**Directions for this task:** Look through the material below. Return exactly the lines from the one with "MOLDJET 3D-DRUCKMATERIAL" through the one with "verwendet. Kupfer ist", both included.

↓↓↓

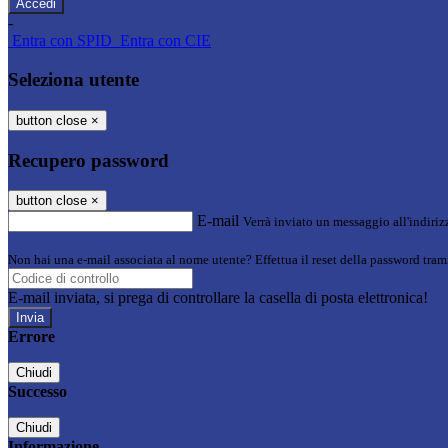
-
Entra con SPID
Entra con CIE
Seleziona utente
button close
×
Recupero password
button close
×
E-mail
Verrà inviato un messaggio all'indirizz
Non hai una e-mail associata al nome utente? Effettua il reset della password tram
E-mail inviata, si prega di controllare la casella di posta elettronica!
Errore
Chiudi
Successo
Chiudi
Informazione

↑↑↑
↓↓↓

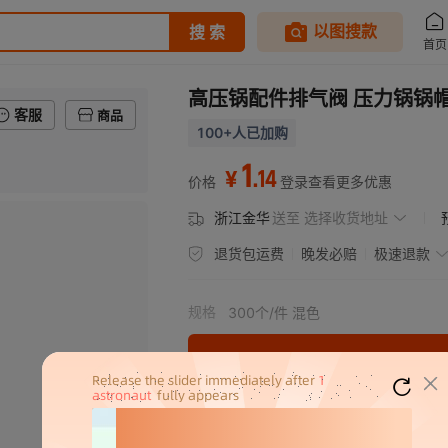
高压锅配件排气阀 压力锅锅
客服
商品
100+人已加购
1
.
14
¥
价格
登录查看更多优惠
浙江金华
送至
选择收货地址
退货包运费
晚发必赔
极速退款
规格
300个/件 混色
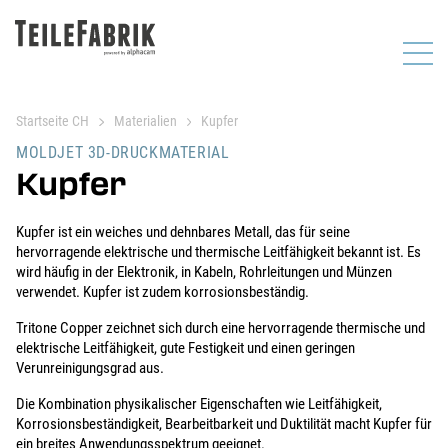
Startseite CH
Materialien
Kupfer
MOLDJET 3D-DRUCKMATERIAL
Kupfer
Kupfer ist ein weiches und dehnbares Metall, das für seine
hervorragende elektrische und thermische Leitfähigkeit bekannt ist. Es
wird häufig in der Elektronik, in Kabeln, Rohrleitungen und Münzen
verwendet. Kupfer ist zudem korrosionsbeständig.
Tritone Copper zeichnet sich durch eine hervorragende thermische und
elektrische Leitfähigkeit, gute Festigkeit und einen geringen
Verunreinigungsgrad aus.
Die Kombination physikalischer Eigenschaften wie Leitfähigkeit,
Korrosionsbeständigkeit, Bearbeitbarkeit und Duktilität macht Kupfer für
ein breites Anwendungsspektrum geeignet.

↑↑↑

**Completed exercise:**
MOLDJET 3D-DRUCKMATERIAL
Kupfer
Kupfer ist ein weiches und dehnbares Metall, das für seine
hervorragende elektrische und thermische Leitfähigkeit bekannt ist. Es
wird häufig in der Elektronik, in Kabeln, Rohrleitungen und Münzen
verwendet. Kupfer ist zudem korrosionsbeständig.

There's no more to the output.